→ Exercise text
● ● ●

As an immediate consequence we see, that a Horn formula is satisfiable if there is no subformula of the form ${\displaystyle A_1\wedge \cdots \wedge A_n\to false}$.

Horn formulae admit unique least models, i.e. ${\displaystyle 𝒜}$ is a unique least model for ${\displaystyle F}$ if for every model ${\displaystyle {𝒜}^{\prime }}$ and for every atom B in F holds: if ${\displaystyle 𝒜(B)=true}$ then ${\displaystyle {𝒜}^{\prime }(B)=true}$ . Note, that this unique least model property does not hold for non Horn formulae: as an example take ${\displaystyle A\vee B}$ which is obviously non Horn. ${\displaystyle {𝒜}_1(A)=true,{𝒜}_1(B)=false}$ is a least model and ${\displaystyle {𝒜}_2(A)=false,{𝒜}_2(B)=true}$ as well, hence we have two least models.

● ● ●

People or hands pictured with joints
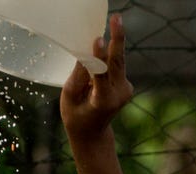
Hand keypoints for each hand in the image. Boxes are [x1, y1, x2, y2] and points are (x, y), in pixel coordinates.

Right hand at [61, 12, 132, 143]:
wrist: (92, 133)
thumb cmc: (76, 115)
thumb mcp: (69, 97)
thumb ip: (78, 76)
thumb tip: (86, 53)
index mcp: (102, 101)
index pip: (101, 75)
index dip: (99, 56)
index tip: (98, 39)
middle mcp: (118, 95)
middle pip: (117, 62)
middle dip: (117, 38)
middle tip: (117, 18)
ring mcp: (126, 90)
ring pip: (118, 61)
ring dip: (115, 41)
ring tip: (116, 20)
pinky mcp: (127, 85)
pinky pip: (116, 65)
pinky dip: (109, 55)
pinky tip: (104, 48)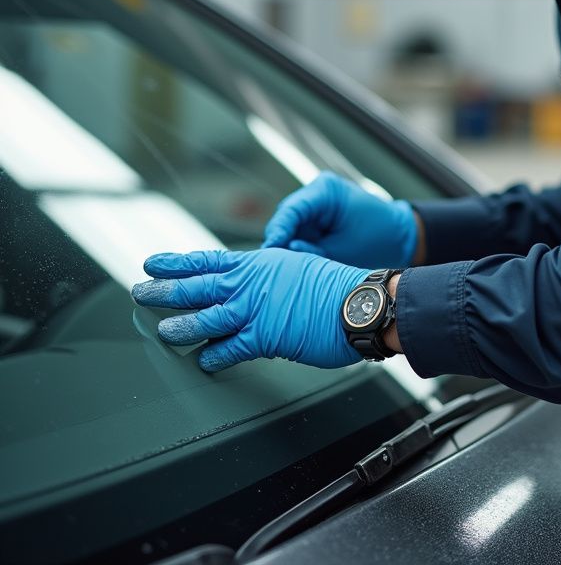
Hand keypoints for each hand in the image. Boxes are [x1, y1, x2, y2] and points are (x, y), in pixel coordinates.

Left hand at [131, 248, 367, 371]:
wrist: (359, 302)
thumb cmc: (337, 287)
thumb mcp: (298, 268)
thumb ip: (270, 277)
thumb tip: (253, 287)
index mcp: (260, 263)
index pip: (209, 259)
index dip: (178, 262)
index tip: (154, 262)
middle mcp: (252, 283)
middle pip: (198, 285)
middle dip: (165, 289)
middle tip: (141, 291)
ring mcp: (256, 309)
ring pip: (206, 317)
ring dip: (181, 325)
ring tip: (162, 330)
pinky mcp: (264, 336)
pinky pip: (230, 348)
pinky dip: (214, 356)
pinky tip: (203, 360)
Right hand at [261, 172, 417, 267]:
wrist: (399, 237)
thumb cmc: (378, 239)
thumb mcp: (343, 249)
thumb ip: (311, 250)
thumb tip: (284, 251)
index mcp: (326, 190)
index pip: (292, 210)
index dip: (278, 231)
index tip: (270, 251)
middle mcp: (317, 192)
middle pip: (287, 217)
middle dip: (280, 241)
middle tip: (273, 266)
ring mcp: (316, 204)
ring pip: (290, 226)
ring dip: (288, 245)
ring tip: (285, 267)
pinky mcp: (317, 217)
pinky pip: (299, 232)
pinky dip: (298, 246)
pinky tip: (296, 263)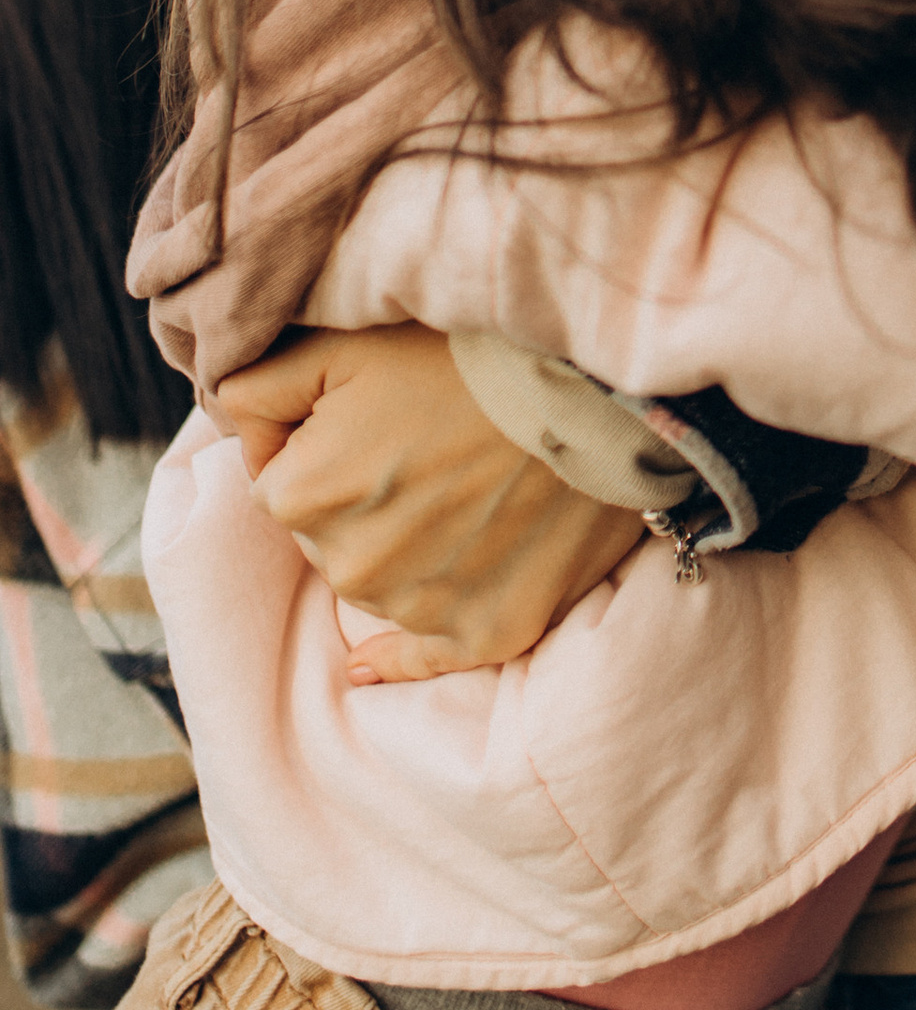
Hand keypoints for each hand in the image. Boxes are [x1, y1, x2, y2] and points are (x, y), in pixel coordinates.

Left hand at [218, 325, 646, 680]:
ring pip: (377, 581)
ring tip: (463, 484)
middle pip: (327, 536)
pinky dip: (402, 655)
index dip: (318, 443)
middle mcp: (350, 567)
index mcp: (301, 496)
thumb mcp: (339, 345)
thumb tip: (228, 425)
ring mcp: (420, 607)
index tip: (372, 413)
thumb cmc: (465, 355)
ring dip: (400, 547)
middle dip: (358, 497)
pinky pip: (421, 660)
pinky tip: (369, 664)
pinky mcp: (487, 631)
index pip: (279, 480)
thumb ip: (255, 387)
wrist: (594, 389)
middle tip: (426, 443)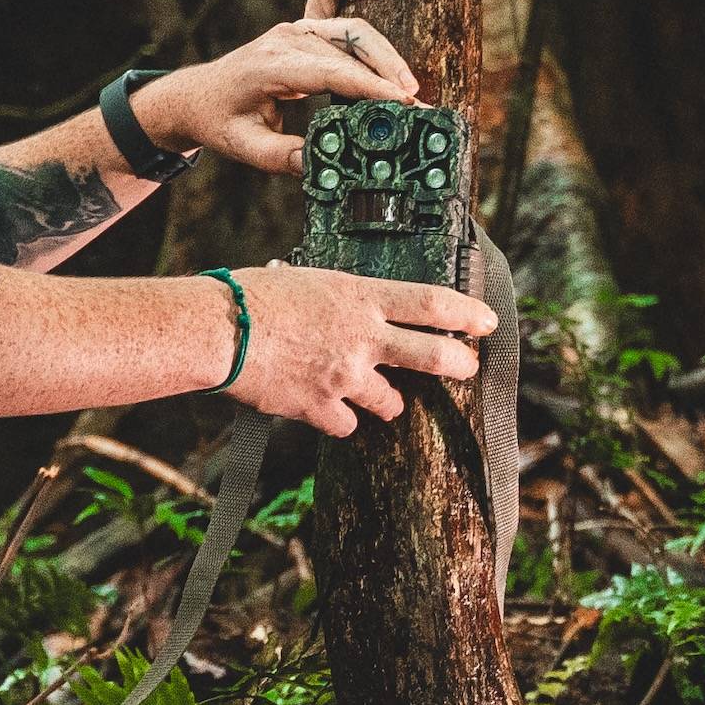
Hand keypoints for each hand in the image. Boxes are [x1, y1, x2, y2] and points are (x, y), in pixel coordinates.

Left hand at [147, 0, 423, 175]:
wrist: (196, 96)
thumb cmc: (219, 121)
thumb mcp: (245, 146)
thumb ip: (283, 157)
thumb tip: (322, 166)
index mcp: (272, 66)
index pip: (333, 73)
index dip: (371, 87)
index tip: (403, 103)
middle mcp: (286, 40)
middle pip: (350, 48)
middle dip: (387, 75)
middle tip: (415, 104)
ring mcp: (293, 30)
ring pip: (351, 32)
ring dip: (384, 56)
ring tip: (408, 87)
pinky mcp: (300, 30)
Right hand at [221, 261, 494, 432]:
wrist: (218, 330)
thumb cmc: (251, 295)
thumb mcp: (306, 280)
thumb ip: (334, 297)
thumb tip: (335, 301)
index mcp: (360, 297)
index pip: (430, 303)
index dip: (466, 313)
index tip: (486, 322)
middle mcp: (362, 337)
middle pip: (433, 356)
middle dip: (458, 365)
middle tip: (466, 367)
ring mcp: (345, 375)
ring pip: (390, 402)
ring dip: (387, 402)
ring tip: (378, 397)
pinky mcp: (320, 406)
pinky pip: (346, 424)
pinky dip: (339, 421)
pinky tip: (327, 410)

● ● ●

→ Required action
In the excerpt on Horn formulae, what property do Horn formulae admit that does not hold for non-Horn formulae? The entries are drawn from a different source than the text.

→ Task output
Horn formulae admit unique least models.